5 Questions with Anthony Evans, Jr.

By Janice Malone

NASHVILLE, TN —  Anthony Evans Jr. shares the name with his famous father, pastor, speaker, author Dr. Tony Evans.  But Anthony Jr. is clearly carving his own path to success on his own terms.  He’s a top worship leader and Christian recording artist who thrilled national audiences as a top contending contestant on NBC’S hit show The Voice during season two. 

Anthony has now released his new memoir, Unexpected Places, which chronicles his journey from growing up in the ‘spotlight’ of the church, being a preacher’s kid, and bouts with self-doubt and depression. Too often, African American men (especially in the church) do not speak up about their feelings and almost never about the struggles with depression. Anthony bravely takes on this topic while sharing his story of finding his purpose.  

During the summer received rave reviews Anthony received rave reviews for his role as ‘Beast’ in the Disney production of “Beauty and the Beast” at the Hollywood Bowl in Los Angeles, where Anthony now lives. Prior to the west coast move, he lived here in Nashville. 

This week Anthony answers 5 Questions about his career, which includes his time of living in Music City. 

TRIBUNE: What was your parents’ initial reaction about you writing this book? Anthony Evans Jr: I talked to them about it, you know from the perspective of them being my parents and me respecting them in that role, but then also my dad has authored a hundred books so I obviously speak to him about his experience, my mom has also authored a few books too. So, I wanted to talk to them from a place of one; respecting them because it is a memoir it’s not a book about something outside of me. I wanted to make sure that I was respecting them, so I definitely had them read through it and make sure there was nothing in there that they- that would bother them because I wanted to respect my family.  I wanted to start the book project in kind of like a chronological order.
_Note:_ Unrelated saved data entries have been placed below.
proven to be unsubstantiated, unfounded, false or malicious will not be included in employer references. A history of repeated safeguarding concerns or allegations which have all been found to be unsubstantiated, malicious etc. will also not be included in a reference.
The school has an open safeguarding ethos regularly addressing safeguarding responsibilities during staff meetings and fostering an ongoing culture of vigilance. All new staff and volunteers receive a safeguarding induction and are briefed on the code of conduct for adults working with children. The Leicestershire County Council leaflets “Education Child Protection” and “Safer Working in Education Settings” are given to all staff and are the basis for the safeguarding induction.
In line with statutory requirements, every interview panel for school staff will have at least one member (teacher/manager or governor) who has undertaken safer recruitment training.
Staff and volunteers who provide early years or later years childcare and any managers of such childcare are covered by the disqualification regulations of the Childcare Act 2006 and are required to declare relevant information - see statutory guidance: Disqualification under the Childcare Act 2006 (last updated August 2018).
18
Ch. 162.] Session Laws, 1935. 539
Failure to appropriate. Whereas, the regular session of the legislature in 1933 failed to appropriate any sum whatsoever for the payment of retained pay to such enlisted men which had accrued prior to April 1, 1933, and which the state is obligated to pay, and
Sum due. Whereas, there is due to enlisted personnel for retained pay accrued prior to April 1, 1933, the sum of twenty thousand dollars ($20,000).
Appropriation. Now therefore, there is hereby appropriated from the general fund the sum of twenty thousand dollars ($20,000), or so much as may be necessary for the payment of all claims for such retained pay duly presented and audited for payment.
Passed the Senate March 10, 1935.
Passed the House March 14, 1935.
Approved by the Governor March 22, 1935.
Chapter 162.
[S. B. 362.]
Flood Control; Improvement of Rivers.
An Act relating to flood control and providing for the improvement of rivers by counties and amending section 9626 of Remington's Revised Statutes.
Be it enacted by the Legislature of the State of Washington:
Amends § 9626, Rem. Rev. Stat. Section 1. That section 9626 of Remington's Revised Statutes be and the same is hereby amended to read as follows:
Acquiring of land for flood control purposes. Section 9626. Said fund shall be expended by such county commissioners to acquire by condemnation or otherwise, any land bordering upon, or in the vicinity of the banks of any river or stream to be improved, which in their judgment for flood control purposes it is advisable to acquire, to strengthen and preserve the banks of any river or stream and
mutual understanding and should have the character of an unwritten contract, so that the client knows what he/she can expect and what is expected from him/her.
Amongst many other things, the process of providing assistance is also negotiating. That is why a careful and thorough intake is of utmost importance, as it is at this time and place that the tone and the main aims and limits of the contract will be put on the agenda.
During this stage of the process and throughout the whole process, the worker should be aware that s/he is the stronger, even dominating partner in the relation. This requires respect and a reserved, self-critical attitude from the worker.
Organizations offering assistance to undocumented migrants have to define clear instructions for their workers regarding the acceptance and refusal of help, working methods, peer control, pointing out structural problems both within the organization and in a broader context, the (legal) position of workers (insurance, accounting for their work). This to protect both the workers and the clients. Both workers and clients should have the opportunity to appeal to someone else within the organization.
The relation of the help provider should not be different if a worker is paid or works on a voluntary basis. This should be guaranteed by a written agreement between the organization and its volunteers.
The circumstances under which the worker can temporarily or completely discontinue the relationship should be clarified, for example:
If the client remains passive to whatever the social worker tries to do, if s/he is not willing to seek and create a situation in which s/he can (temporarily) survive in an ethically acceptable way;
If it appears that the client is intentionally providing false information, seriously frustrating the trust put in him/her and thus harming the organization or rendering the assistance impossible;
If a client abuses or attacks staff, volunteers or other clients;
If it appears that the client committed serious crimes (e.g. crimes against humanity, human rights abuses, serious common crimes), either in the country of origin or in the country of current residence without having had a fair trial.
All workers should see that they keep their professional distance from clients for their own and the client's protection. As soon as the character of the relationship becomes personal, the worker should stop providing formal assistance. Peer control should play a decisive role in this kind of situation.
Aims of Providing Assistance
I wanted to start with my experience as a young person growing up in a ministry family like the one I’m in and then I wanted to kind of talk about the formidable years and how it felt to be behind the scenes of being the kid backstage where my dad was speaking at Promise Keepers before 65,000 men and how that felt to hear them yell and erupt as my dad was speaking at this large event. Everybody is thinking that is great to have him as a dad, and I’m thinking I could never be him. I wanted to lay a foundation where my mind was in the process of growing up because I’m so grateful for my family but there are some things that come along with being in ministry and a kid of ministry, that can make things a little bit more complicated along the way. 

TRIBUNE: Were you expected to follow exactly in your father’s footstep, maybe starting with being an Associate Pastor? Anthony Evans Jr: No, not at all.  My dad would sometimes make jokes about me being the next Tony Evans (he laughs) But then my mom would be like ‘Tony, don’t make him feel that pressure. I know you’re kidding but he may take you seriously.’  My dad and my mom just always wanted me to be an individual and be my own self-man.

TRIBUNE: I understand that you once had an interest in attending Texas A & M. What did you originally want to pursue as a career?’ Anthony Evans Jr:  I wanted to be a veterinarian, focusing on large animals. What people don’t know about me is that I love the outdoors. I have horses, that I love riding…One of my horses back in Texas is name Gideon. When I’m not on stage trying to look slick and doing all that, I like being outside with nature. So, becoming a vet was where I was headed.

TRIBUNE: What was your experience like of living here in Nashville? Anthony Evans Jr: My experience in Nashville was very interesting.  Some of the closet friends that I have in life right now were people that I met while living in Nashville. But industry wise, I noticed that Nashville was specifically crafted for a certain kind of person; a certain kind of singer, and a certain kind of songwriter. If you’re not innately that person, you feel like you’re trying to become somebody else in order to be successful. Living in Nashville taught me that I had to redefine what success was because if I manipulate who I am, in order to go and become quote-unquote ‘successful,’  then I then cannot go take that big check that I get for manipulating myself and then go write a check for peace, you know what I’m saying? So, I had to redefine success – success was not necessarily accomplishing number one songs because nobody was making me change myself in Nashville but I knew there was a formula and this formula didn’t work for me…I felt like Nashville had me manipulating my songs, manipulating core changes, manipulating all these different things to become what the industry was wanting but that wasn’t innately me so I was miserable trying to, you know deal with. For some people, it’s them, it’s like this is who they are, and it works. But for me, it wasn’t me.

TRIBUNE:  What are some of your next projects? Anthony Evans Jr: For the rest of the year I get to do a trip to Israel with my family a ministry trip we have been inviting individuals to come with us so we going to – Tony Evans is going to teach from all the spots you know all the actual places you read about…I’ve started a production company called Sherman James Productions, which is my grandfather’s name. We produced in-house, all of my family’s events. So, this fall I have events with my father and events with my sister Chrystal, who has a song and book, also and then next year we’ll jump into events with my other sister Priscilla (Shirer). We have a lot going on that I’m very grateful for.